## PROVIDED DATA
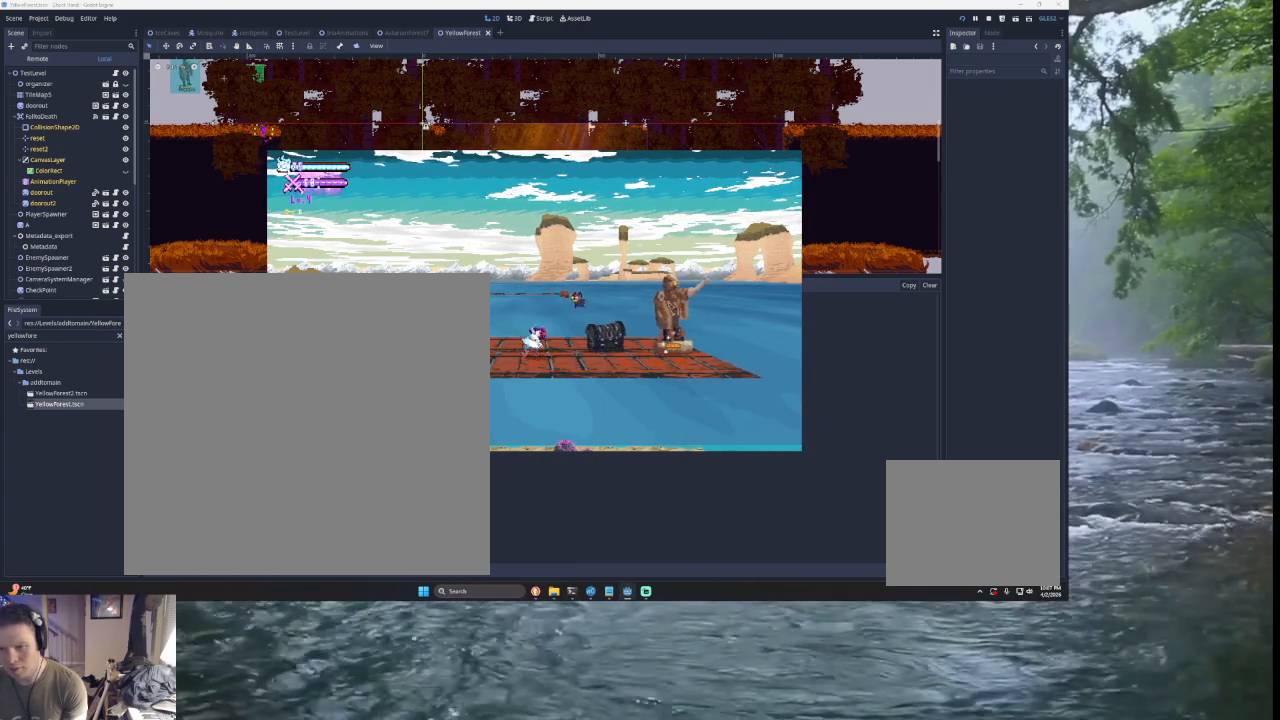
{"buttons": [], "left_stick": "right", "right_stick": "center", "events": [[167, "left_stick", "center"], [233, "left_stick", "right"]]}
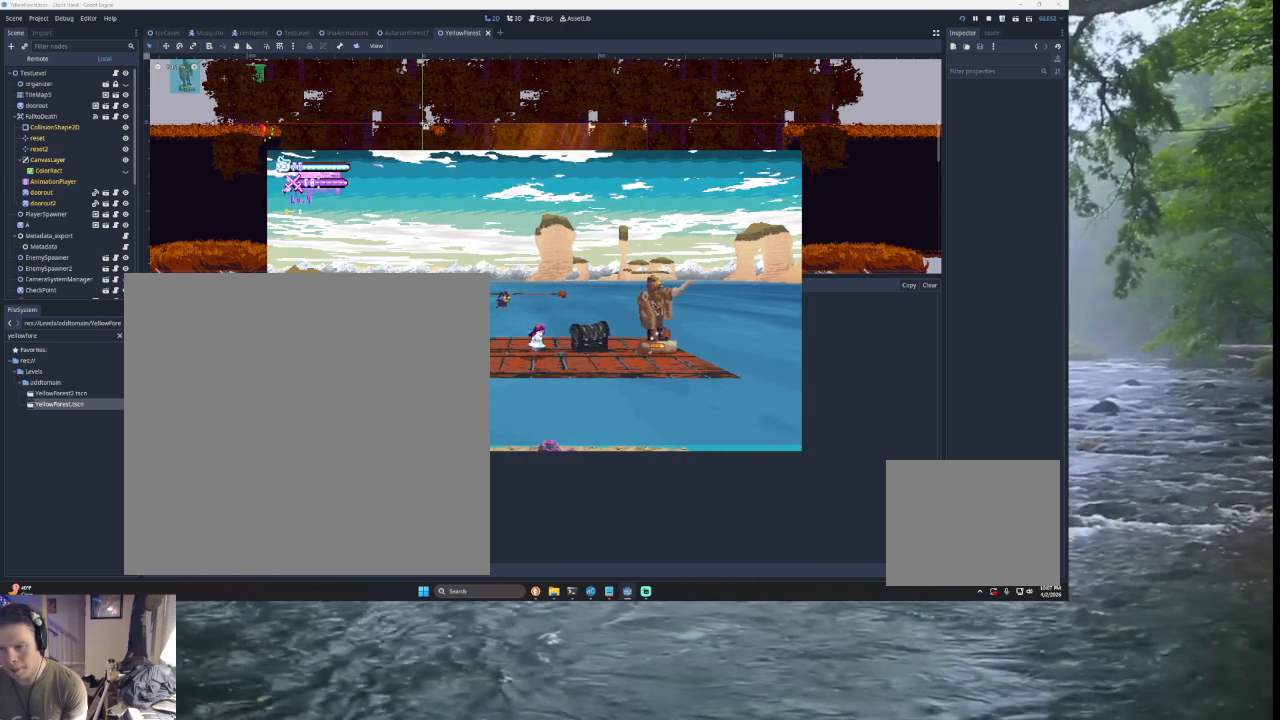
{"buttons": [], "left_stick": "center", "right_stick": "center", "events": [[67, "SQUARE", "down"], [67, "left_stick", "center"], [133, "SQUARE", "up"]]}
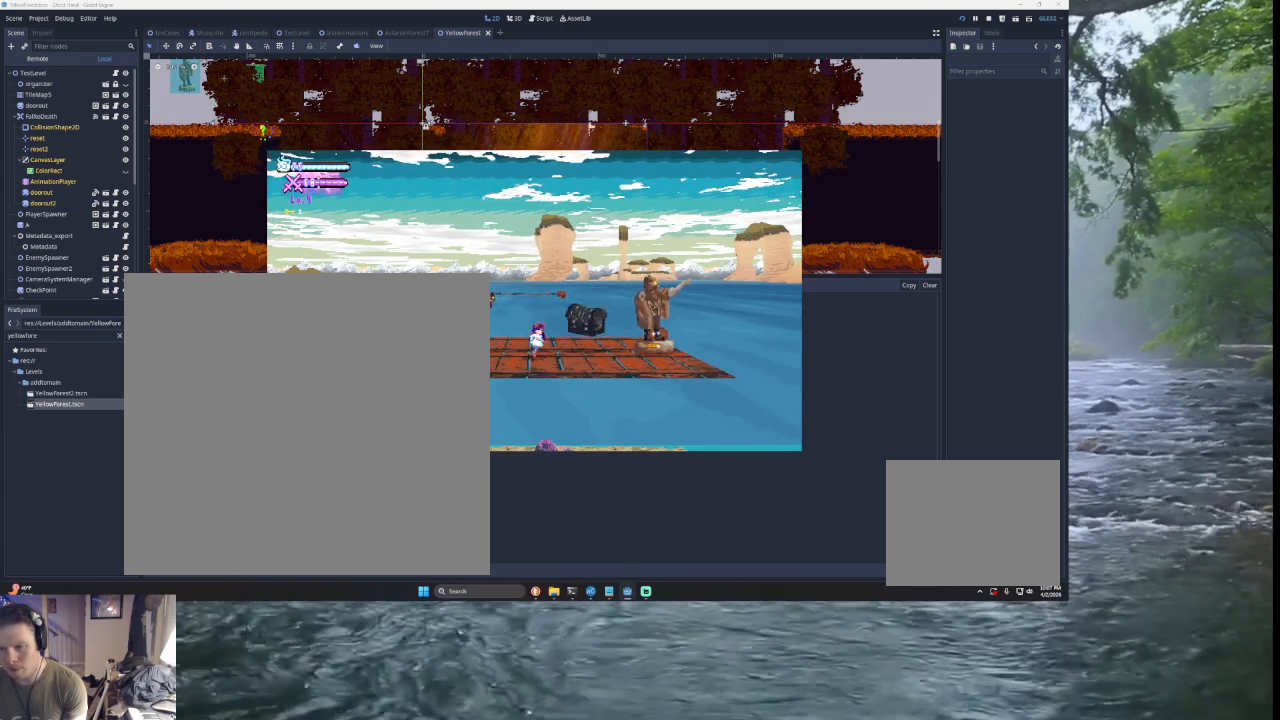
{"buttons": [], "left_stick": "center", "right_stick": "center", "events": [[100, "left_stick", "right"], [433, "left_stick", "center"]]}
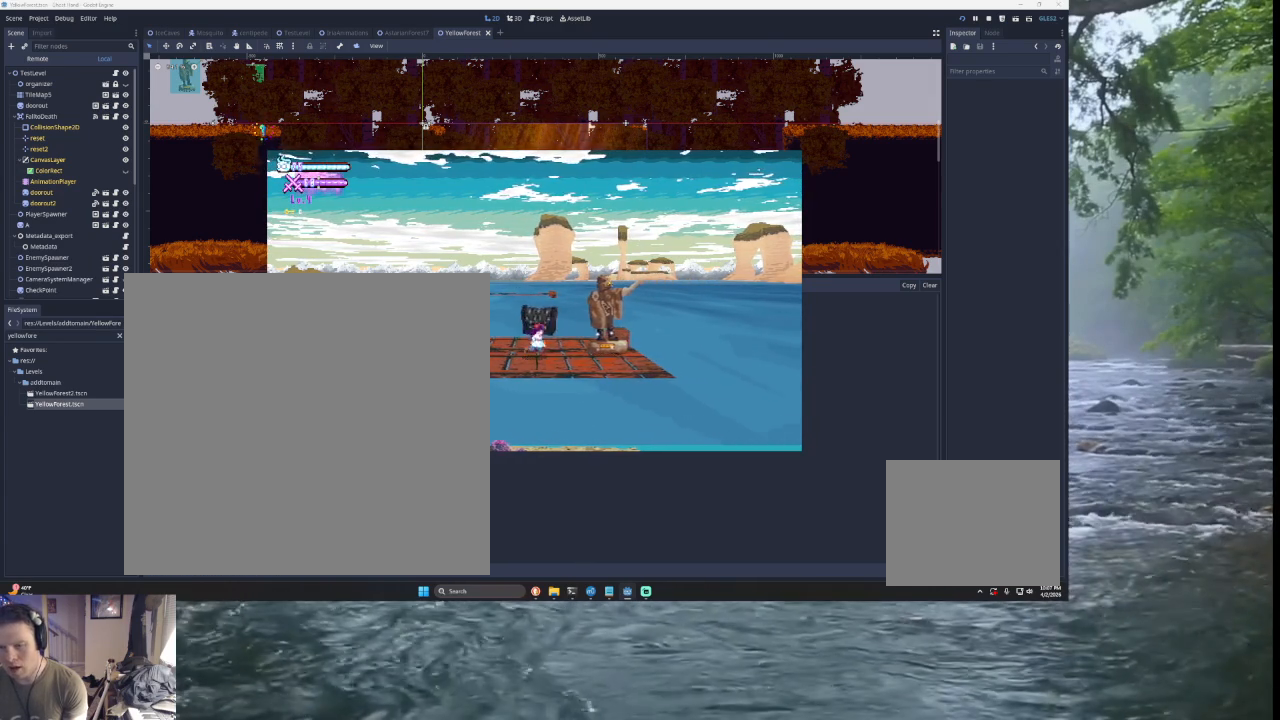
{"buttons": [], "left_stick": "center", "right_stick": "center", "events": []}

## YOUR GOAL
Set down all the material exactly once more. No pictures.

## EXERCISE OUTPUT
{"buttons": [], "left_stick": "right", "right_stick": "center", "events": [[167, "left_stick", "center"], [233, "left_stick", "right"]]}
{"buttons": [], "left_stick": "center", "right_stick": "center", "events": [[67, "SQUARE", "down"], [67, "left_stick", "center"], [133, "SQUARE", "up"]]}
{"buttons": [], "left_stick": "center", "right_stick": "center", "events": [[100, "left_stick", "right"], [433, "left_stick", "center"]]}
{"buttons": [], "left_stick": "center", "right_stick": "center", "events": []}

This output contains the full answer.